A proposta, no entanto, foi duramente criticada pelo parlamentar Katsuyuki Shibata, do Partido Democrático Constitucional (PDC). Para ele, o nome do plano pode estimular “discriminação e sentimentos xenófobos”, segundo o jornal Sankei.
Críticas ao nome e ao impacto social
Shibata argumentou que o termo “Plano Zero” reforça a percepção de que estrangeiros em situação irregular são uma ameaça.
“Para o cidadão comum, o nome sugere que essas pessoas representam um risco à segurança pública. Isso incentiva a ideia de que precisam ser eliminadas”, disse. Ele acrescentou que “é preocupante que o governo contribua para alimentar posturas de exclusão”.
O parlamentar também destacou que a categoria “imigrantes ilegais” inclui grupos vulneráveis, como solicitantes de refúgio que não foram reconhecidos, vítimas de violência doméstica ou de tráfico de pessoas, além de indivíduos que desconhecem os procedimentos de imigração.
“O termo coloca todos no mesmo saco, como se fossem uma potencial ameaça criminosa. Isso não condiz com a realidade”, criticou. Como alternativa, sugeriu o uso de “não residentes regulares” (非正規滞在者), expressão que considera mais precisa e menos estigmatizante.
Violação da lei não implica alta criminalidade, diz Shibata
Advogado de formação, Shibata apontou que, apesar de a permanência irregular constituir violação da Lei de Imigração, isso não significa que essas pessoas cometam mais crimes.
“Pelo contrário: muitos evitam qualquer tipo de confusão, porque sabem que até pequenos incidentes podem levar à prisão.

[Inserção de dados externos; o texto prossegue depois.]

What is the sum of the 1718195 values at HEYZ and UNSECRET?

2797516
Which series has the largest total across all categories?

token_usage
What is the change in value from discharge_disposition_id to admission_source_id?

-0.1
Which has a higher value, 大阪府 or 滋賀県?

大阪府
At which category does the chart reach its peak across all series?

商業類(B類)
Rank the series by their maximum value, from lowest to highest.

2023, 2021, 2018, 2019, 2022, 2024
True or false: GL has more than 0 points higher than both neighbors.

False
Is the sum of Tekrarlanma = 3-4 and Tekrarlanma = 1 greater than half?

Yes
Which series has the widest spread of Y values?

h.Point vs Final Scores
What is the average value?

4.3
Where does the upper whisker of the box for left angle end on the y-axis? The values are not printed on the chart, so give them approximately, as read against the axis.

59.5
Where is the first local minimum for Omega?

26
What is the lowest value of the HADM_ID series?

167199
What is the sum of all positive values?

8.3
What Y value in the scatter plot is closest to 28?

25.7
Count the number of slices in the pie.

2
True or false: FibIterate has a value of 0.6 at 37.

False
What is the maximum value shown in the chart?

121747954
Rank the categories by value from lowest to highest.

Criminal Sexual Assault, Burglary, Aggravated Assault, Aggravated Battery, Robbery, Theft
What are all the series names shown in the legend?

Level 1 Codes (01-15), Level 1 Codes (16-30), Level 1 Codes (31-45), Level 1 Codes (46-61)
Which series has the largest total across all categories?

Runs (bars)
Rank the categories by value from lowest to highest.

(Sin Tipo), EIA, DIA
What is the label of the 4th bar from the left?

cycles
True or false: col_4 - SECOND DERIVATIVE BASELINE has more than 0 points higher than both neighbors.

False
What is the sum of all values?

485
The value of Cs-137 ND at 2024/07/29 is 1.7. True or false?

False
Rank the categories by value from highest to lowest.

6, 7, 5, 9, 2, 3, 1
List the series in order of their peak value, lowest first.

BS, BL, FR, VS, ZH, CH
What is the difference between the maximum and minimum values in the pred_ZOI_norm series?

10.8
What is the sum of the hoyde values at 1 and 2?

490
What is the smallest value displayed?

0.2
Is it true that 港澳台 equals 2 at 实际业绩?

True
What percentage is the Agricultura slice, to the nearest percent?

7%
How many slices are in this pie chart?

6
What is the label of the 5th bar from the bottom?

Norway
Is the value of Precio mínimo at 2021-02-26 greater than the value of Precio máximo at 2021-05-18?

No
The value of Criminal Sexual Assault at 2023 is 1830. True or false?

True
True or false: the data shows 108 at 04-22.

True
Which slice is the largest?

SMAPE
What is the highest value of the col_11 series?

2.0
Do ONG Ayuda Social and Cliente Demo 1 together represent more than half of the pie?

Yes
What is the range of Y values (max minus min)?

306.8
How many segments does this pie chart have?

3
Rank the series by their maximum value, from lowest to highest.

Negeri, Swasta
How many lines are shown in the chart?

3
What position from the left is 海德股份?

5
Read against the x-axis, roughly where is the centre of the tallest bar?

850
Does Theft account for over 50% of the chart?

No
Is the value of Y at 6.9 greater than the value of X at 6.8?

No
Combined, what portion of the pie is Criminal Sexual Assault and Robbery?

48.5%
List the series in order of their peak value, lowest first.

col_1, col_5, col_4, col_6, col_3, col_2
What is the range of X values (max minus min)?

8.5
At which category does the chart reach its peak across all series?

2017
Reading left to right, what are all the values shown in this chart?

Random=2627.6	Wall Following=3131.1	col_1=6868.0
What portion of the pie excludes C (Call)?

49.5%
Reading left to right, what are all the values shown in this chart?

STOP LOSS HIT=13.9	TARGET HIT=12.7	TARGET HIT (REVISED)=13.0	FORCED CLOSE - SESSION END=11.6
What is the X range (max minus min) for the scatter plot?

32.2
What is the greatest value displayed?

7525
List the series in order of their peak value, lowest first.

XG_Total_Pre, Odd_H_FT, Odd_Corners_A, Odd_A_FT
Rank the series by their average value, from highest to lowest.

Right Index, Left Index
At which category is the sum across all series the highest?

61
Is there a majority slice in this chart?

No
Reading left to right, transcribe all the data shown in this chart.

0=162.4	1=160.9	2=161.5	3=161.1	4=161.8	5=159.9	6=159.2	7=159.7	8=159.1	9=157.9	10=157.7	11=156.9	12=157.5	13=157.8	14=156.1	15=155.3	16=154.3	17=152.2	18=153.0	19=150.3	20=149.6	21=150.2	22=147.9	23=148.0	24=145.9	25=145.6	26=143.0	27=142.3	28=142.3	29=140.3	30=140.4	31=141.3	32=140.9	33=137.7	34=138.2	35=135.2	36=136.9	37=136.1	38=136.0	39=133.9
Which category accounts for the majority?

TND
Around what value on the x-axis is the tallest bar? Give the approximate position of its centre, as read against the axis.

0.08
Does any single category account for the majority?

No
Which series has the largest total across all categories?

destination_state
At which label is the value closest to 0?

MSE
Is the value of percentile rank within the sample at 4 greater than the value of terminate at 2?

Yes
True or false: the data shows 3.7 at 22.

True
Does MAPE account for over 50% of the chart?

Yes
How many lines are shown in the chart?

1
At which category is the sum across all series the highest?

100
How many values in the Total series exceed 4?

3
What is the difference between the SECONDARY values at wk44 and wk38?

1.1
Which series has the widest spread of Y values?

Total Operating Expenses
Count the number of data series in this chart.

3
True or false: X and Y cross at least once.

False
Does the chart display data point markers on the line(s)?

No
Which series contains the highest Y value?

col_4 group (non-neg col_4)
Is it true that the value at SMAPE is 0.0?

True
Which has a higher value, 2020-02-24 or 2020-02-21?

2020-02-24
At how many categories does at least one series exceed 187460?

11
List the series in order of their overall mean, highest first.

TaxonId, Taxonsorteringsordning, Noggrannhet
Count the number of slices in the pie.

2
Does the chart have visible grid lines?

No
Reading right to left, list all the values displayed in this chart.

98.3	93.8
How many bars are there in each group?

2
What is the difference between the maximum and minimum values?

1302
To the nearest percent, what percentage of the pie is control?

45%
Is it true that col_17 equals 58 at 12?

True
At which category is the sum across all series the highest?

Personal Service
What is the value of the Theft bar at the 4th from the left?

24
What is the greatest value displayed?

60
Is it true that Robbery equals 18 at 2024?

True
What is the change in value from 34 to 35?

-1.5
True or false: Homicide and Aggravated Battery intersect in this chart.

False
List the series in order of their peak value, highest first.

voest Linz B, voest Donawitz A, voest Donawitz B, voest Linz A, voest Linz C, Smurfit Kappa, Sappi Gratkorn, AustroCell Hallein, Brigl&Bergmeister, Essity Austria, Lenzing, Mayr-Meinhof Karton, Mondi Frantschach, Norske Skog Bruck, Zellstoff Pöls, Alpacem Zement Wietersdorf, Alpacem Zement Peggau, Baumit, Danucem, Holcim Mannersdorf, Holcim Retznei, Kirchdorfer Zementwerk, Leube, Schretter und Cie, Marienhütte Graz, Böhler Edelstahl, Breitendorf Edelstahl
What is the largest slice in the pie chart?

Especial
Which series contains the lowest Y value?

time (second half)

A taxa de delitos, excluindo imigração, é mais baixa do que entre japoneses ou estrangeiros com visto regular”, afirmou.
Governo justifica endurecimento
Hiraguchi reconheceu que há percepções divergentes, mas insistiu que o governo precisa responder às preocupações da sociedade.
“Tem aumentado a inquietação em relação a estrangeiros que não cumprem as regras. O Parlamento também tem pedido medidas firmes. Para quem está em situação irregular, é necessário que passe a seguir a lei; por isso adotamos esse plano”, declarou.
Apesar das críticas da oposição, o ministro reiterou que o objetivo não é promover exclusão, mas garantir que o controle imigratório funcione conforme previsto na legislação.